Many people make the mistake of taking legacy planning lightly, without reevaluating and updating their plans according to the current Singapore legal system. It is pretty common to see people going through unnecessary delays and hassles later because of this, which creates problems for their heirs. To think that all of these complications can easily be avoided, if only you bear in mind these seven easy tips:
Plan Your Estate
A common mistake among legacy planners is the belief that estate planning is exclusive to the wealthy. Estate planning is synonymous and an essential part of legacy planning, and you should do this regardless of the extent of your assets. As part of legacy planning in Singapore, estate planning helps ensure that your properties are distributed following your demise and have a plan in place in unexpected situations.
Having a comprehensive estate plan in place not only helps you probate, but it can also possibly help you towards growing your existing assets while lowering added expenses and reducing taxes. It also helps you sort out extra healthcare expenses or setting aside money for dependent individuals.
Proper Communication About Inheritance
Although a complex and often daunting topic to discuss, having a proper conversation regarding inheritance with your beneficiaries is an essential part of legacy planning. Often legacy planners in Singapore overlook this vital aspect which results in incomplete financial planning and misleading expectations.
This is why it is always better to start communication as early as possible for transparency between yourself and your inheritors. It will also ensure that order is maintained between your objectives and goals regarding your assets while wealth planning stays tax efficient.
With a developing economy and a rise in living costs in general, education costs continue to soar. This is why it is essential to structure your legacy planning in Singapore while bearing the education costs of your posterity in mind.
Do a thorough research of current education costs, primary to higher education and have a proper discussion with your financial advisor. The previous communication strategy applies to this tip. You need to have an open dialogue with your kids regarding their plans and expectations so you can structure your legacy plan accordingly.
Reevaluating Plans Every Few Years
One of the essential aspects of legacy planning in Singapore is reviewing the plans every few years. Generally, in a gap of three to five years, it is preferable to reassess your goals for changes based on current laws in Singapore.
Review After Big Life Events
Another reason for reassessing your legacy plans would be following a life-altering event. Examples of these include marriage, death of a family member, adoption or birth of children, dissolution of marriage, etc.
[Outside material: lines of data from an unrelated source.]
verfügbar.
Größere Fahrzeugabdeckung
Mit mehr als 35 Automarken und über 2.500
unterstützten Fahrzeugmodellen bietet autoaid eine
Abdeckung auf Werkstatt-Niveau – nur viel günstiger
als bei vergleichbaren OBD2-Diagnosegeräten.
The events can also be a family member becoming dependent on you in a way that you have to prepare for their care.
Reexamine all the Inheritor Designations
Beneficiary or inheritor designations need to be reevaluated once in a while as part of proper legacy planning. Modifications and updates need to be made according to current laws and according to everyday family situations.
For example, if you get life insurance, make sure to list all your beneficiaries in order as stated in your legacy plan.
Think Like Millennials
Considering you are making legacy plans in the 21st century, most if not all of your legacies would be from the millennial era. Their lives have been shaped differently from yours because of the technological boom and many different worldly events, so you must structure your legacy planning by putting yourself in their shoes. To reiterate the second tip, communication is vital.